Il me raconte alors la vie intime de ses grands-parents, sans que je puisse l'arrêter, ils se trompaient tous les deux à chaque fois que l'envie leur prenait ou que leur vie facile les ennuyait. Sa grande mère Rose avait des aventures avec des officiers nazis, des membres du gouvernement... Rose semblait être une sublime grande femme, ses longs cheveux blonds descendaient jusqu'aux creux de ses reins, embellissant ses yeux bleus. Cette très discrète femme existait dans l'ombre de son mari Éline, un brillant écrivain et intellectuel bien plus âgé, connu pour son profond antisémitisme. Elle était comme un bijou qu'il transportait d'un point à un autre, elle ne contestait pas cette place d'objet convoité, et s'en amusait presque. Loin d'être une simple sotte, elle avait initié son mari au cinéma, notamment celui de Leni Riefenstahl, allant de l'éblouissante œuvre La Lumière bleue aux films de propagande nazie les plus grandioses et effrayants. Elle lisait sans cesse, certains disant même qu'elle était le véritable cerveau dans son couple, et écrivait à la manière d'une Madeleine Forestier dans Bel-Ami à la place de son mari.

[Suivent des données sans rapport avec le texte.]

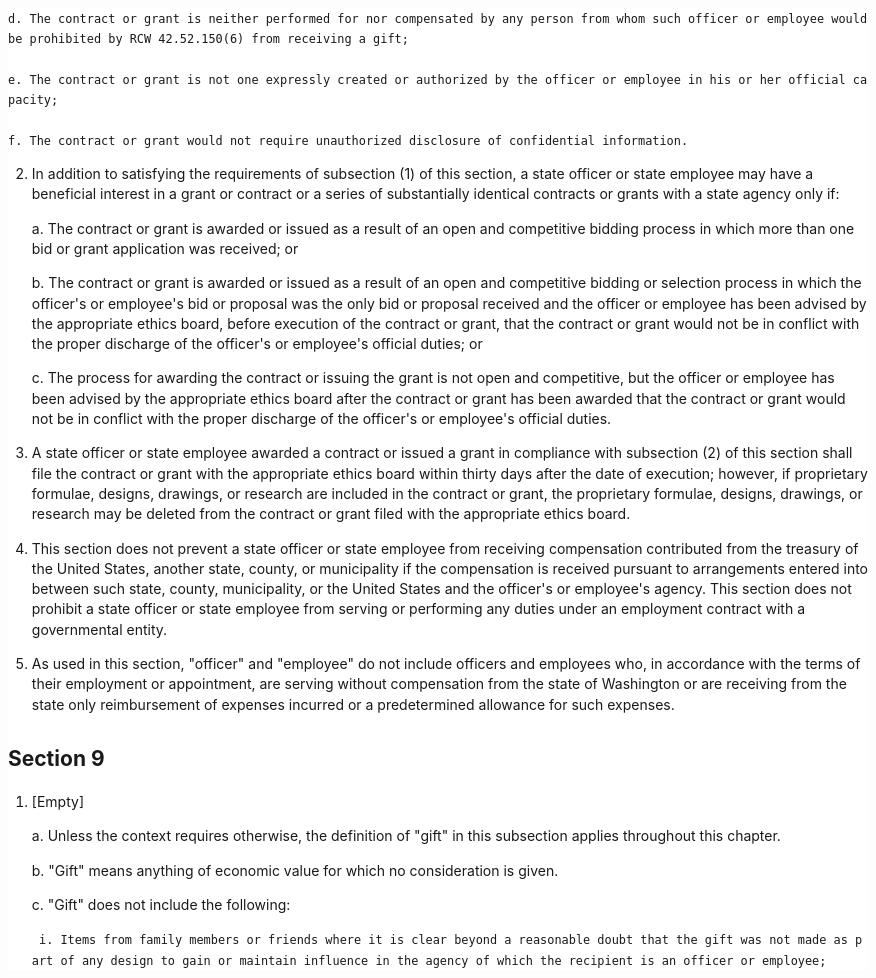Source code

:     d. The contract or grant is neither performed for nor compensated by any person from whom such officer or employee would be prohibited by RCW 42.52.150(6) from receiving a gift;

    e. The contract or grant is not one expressly created or authorized by the officer or employee in his or her official capacity;

    f. The contract or grant would not require unauthorized disclosure of confidential information.

2. In addition to satisfying the requirements of subsection (1) of this section, a state officer or state employee may have a beneficial interest in a grant or contract or a series of substantially identical contracts or grants with a state agency only if:

    a. The contract or grant is awarded or issued as a result of an open and competitive bidding process in which more than one bid or grant application was received; or

    b. The contract or grant is awarded or issued as a result of an open and competitive bidding or selection process in which the officer's or employee's bid or proposal was the only bid or proposal received and the officer or employee has been advised by the appropriate ethics board, before execution of the contract or grant, that the contract or grant would not be in conflict with the proper discharge of the officer's or employee's official duties; or

    c. The process for awarding the contract or issuing the grant is not open and competitive, but the officer or employee has been advised by the appropriate ethics board after the contract or grant has been awarded that the contract or grant would not be in conflict with the proper discharge of the officer's or employee's official duties.

3. A state officer or state employee awarded a contract or issued a grant in compliance with subsection (2) of this section shall file the contract or grant with the appropriate ethics board within thirty days after the date of execution; however, if proprietary formulae, designs, drawings, or research are included in the contract or grant, the proprietary formulae, designs, drawings, or research may be deleted from the contract or grant filed with the appropriate ethics board.

4. This section does not prevent a state officer or state employee from receiving compensation contributed from the treasury of the United States, another state, county, or municipality if the compensation is received pursuant to arrangements entered into between such state, county, municipality, or the United States and the officer's or employee's agency. This section does not prohibit a state officer or state employee from serving or performing any duties under an employment contract with a governmental entity.

5. As used in this section, "officer" and "employee" do not include officers and employees who, in accordance with the terms of their employment or appointment, are serving without compensation from the state of Washington or are receiving from the state only reimbursement of expenses incurred or a predetermined allowance for such expenses.

## Section 9
1. [Empty]

    a. Unless the context requires otherwise, the definition of "gift" in this subsection applies throughout this chapter.

    b. "Gift" means anything of economic value for which no consideration is given.

    c. "Gift" does not include the following:

        i. Items from family members or friends where it is clear beyond a reasonable doubt that the gift was not made as part of any design to gain or maintain influence in the agency of which the recipient is an officer or employee;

Ils se rendaient très souvent à Vichy et logeaient dans la chambre à côté de la nôtre. Ils résidaient le reste du temps dans leur fastueux appartement parisien, enchaînant les soirées mondaines et les mets raffinés, alors que Paris subissait la privation. Quelques fois, ils assistaient aux émouvantes prestations de leur chanteuse adorée Édith Piaf, cette femme insouciante ou simplement lâche se produisait devant ce genre de personnes sans le moindre problème. Ses grands-parents se comblaient de cette vie somptueuse, il n'hésitait pas à dénoncer quelques innocents au passage. À la libération, Rose ne fut pas parti des milliers de femmes tondues, tout comme Édith Piaf, une étrange secrétaire prétendument résistance la protégea sans preuves. De toute façon, comme l'auraient déclaré ses grands-parents à des amis, l'argent efface les soucis, et la participation à un régime politique meurtrier n'est plus qu'une erreur humaine à ce moment-là.

Se servir du proverbe de Sénèque à ces fins est déplorable, je n'ai pas de mot pour exprimer le sentiment que je ressens vis-à-vis de cela. Il y a quelques instants, je me visualisais ses ancêtres comme des victimes de cette époque, je suis abasourdie par la vérité. Il se relève et s'immobilise devant moi, afin de m'annoncer qu'en continuant ses recherches dans ce bureau, il s'est procuré des documents encore plus troublants.